You Have Permission to Choose Wisely
It takes practice. Yes, it can be extremely uncomfortable at first. Oh so many ugly “what ifs” partnered with self-doubt. Ouch. No one wants to deliberately experience that, right? But each time you get uncomfortable checking in with yourself on what choice you need to make in the moment, you start building emotional and logical resilience. Muscle-memory, if you like. You discover how to take care of yourself. Which is not selfish in the least.
As you relax into being mindful of the choice you have at any moment, the possibilities start raining down on you. Your emotional state relaxes; can you find peace instead of struggle? Your logical mind starts extrapolating feasible routes to take instead of running around like a squirrel.
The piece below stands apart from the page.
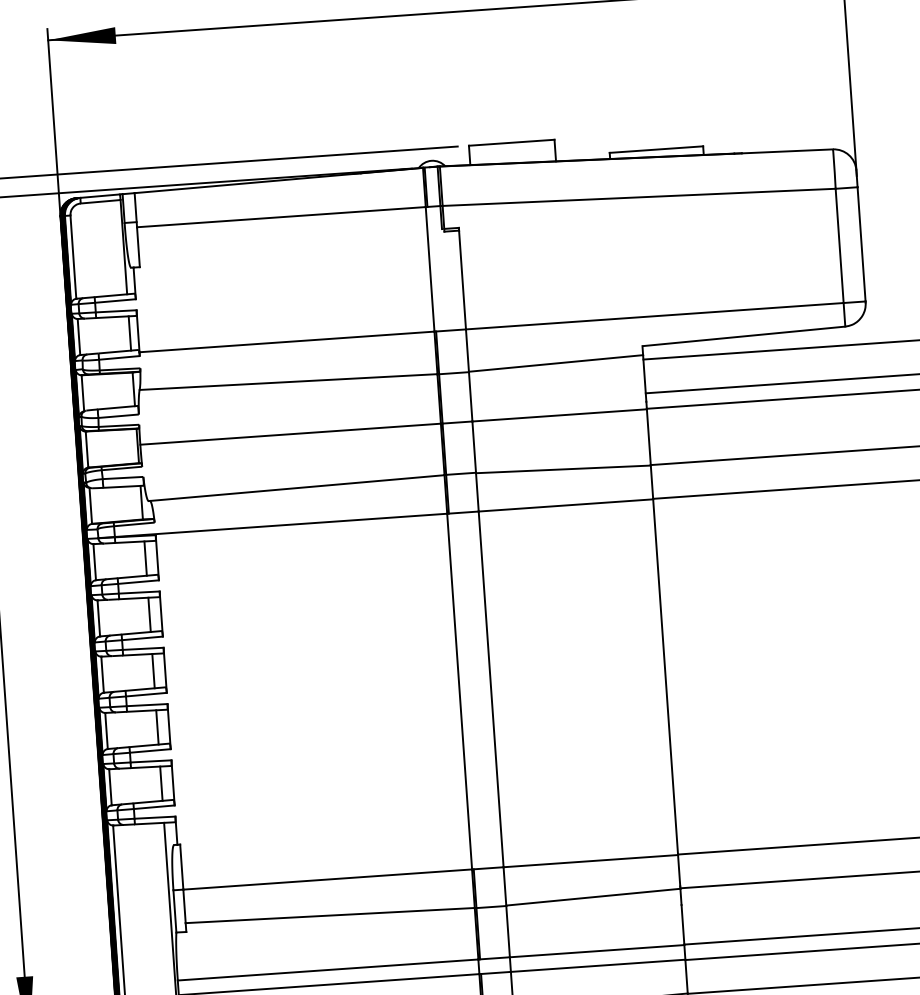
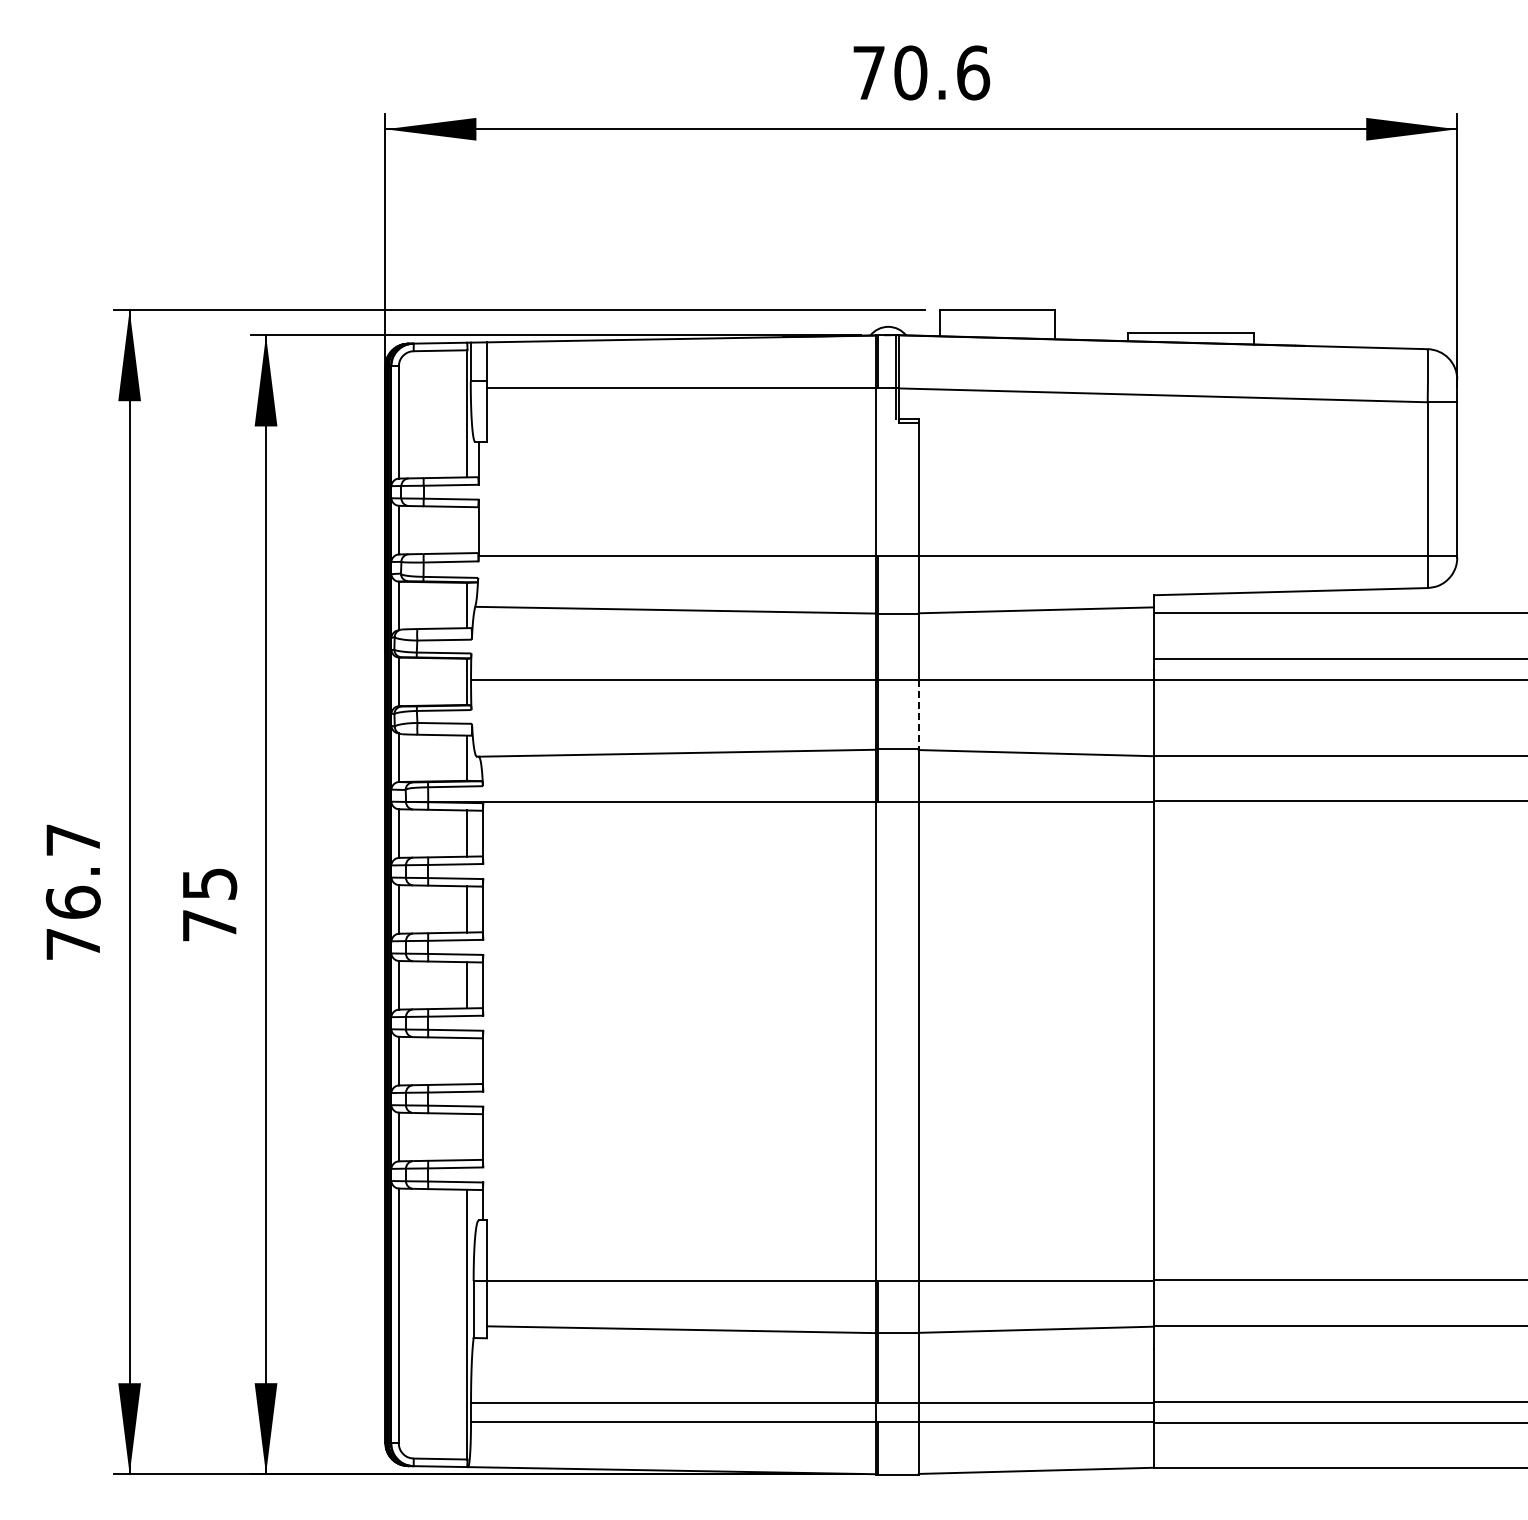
line: (129, 333) -> (467, 530), removed
line: (474, 446) -> (918, 714), solid -> dashed
line: (157, 727) -> (467, 1061), removed
line: (161, 783) -> (467, 1136), removed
Your personal power begins to surge. Your voice now becomes confident. You relax. You become aware. You are now mindful of what you need to be doing. You become aware of how you can best serve those around you.
You are grounding.
You are understanding that you have permission to be you.
Yes, you’re going to stumble. Yes, you’re going to have unpleasant moments. But guess what? We all do. No one is perfect. Everyone is struggling with something. I struggle. But when I catch myself doing so, I remember that I have a choice in the situation. So I remind myself what I need to do to correct my thought pattern. It’s a process and it takes practice. You’ll get the hang of it.
Please don’t be struggling with being you. That’s the first struggle you need to be resolving. Because in doing so - making peace with yourself and not struggling against your soul, you make all the other struggles in your daily life oh so much more manageable.
Remember that you are allowed to be who you are. Breathe. Ground. Re-assess your emotional state. Choose wisely after practicing The Pause. But most of all, be gentle with yourself. I’m giving you permission to do that. I want you to give yourself permission to do that.